TEXTO PARA ANÁLISE:
O contato com superfícies contaminadas ou com gotículas respiratórias de pessoas infectadas são os principais meios de contágio do coronavírus. No entanto, a possibilidade de outro tipo de transmissão tem ganhado maior relevo entre pesquisadores e médicos nas últimas semanas. É o contágio por aerossóis, ou seja, micropartículas invisíveis a olho nu expelidas por tosse, espirros ou até fala, que conseguem se mover pelo ar e permanecer nos ambientes por alguns minutos — ou talvez horas.
A chance de transmissão do coronavírus pelo ar não chega a ser uma novidade. O uso de máscaras com filtros mais potentes para profissionais da saúde, como a N95, por exemplo, foi indicado pela Organização Mundial da Saúde (OMS) em situações geradoras de aerossóis desde o início da pandemia. O tema, no entanto, tornou-se mais conhecido pelo público em geral desde o início da semana, quando um vídeo da televisão japonesa NHK World começou a circular pelas redes sociais.
Com áudio em japonês e legendas em inglês, o vídeo mostra como os aerossóis podem se propagar e se manter por alguns minutos em um ambiente fechado depois de um espirro ou tosse. As imagens também demonstram que até mesmo uma conversa entre amigos com tom de voz mais alto pode disseminar as micropartículas. Porém, não há estudos categóricos que demonstrem o grau de relevância da disseminação do coronavírus pelos aerossóis.

TAREFA PROPOSTA A: Liste as formas de contágio do coronavírus citadas no texto para análise.
TAREFA PROPOSTA B: Por favor, traduza para o inglês a frase do texto para análise "A chance de transmissão do coronavírus pelo ar não chega a ser uma novidade."
Responda com base somente no texto para análise.

MATERIAL DE ORIGEM:
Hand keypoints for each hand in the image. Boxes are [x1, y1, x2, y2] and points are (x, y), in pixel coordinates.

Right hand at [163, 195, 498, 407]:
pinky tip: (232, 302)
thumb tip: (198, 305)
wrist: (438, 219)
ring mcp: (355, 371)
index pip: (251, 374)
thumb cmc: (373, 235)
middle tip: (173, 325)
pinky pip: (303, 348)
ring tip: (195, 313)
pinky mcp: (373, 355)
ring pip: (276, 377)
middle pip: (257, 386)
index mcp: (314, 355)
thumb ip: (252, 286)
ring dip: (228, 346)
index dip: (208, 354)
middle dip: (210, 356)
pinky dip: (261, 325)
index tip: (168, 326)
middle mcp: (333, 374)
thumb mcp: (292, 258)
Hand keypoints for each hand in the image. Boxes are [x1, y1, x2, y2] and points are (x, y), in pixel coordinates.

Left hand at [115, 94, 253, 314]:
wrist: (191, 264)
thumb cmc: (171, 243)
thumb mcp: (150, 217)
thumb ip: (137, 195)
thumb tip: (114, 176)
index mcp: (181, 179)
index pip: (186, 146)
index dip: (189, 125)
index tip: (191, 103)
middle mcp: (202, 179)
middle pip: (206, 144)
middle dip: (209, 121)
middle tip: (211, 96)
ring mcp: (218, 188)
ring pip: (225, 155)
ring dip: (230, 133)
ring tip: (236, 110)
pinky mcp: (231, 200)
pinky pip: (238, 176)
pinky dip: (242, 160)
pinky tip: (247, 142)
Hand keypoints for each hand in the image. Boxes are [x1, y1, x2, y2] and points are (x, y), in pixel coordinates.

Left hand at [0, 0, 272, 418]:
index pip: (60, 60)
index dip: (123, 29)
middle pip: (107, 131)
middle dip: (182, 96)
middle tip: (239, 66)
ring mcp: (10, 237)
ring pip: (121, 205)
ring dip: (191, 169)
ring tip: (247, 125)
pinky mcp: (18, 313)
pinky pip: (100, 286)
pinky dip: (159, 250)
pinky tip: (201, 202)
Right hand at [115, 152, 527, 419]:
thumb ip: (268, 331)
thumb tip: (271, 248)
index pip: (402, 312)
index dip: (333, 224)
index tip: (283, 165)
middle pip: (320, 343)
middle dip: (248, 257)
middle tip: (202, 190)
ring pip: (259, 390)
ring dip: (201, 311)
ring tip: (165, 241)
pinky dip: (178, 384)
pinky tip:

RESOLUÇÃO DA TAREFA A:
- Contato com superfícies contaminadas
- Gotículas respiratórias de pessoas infectadas
- Aerossóis

RESOLUÇÃO DA TAREFA B: The possibility of airborne transmission of the coronavirus is nothing new.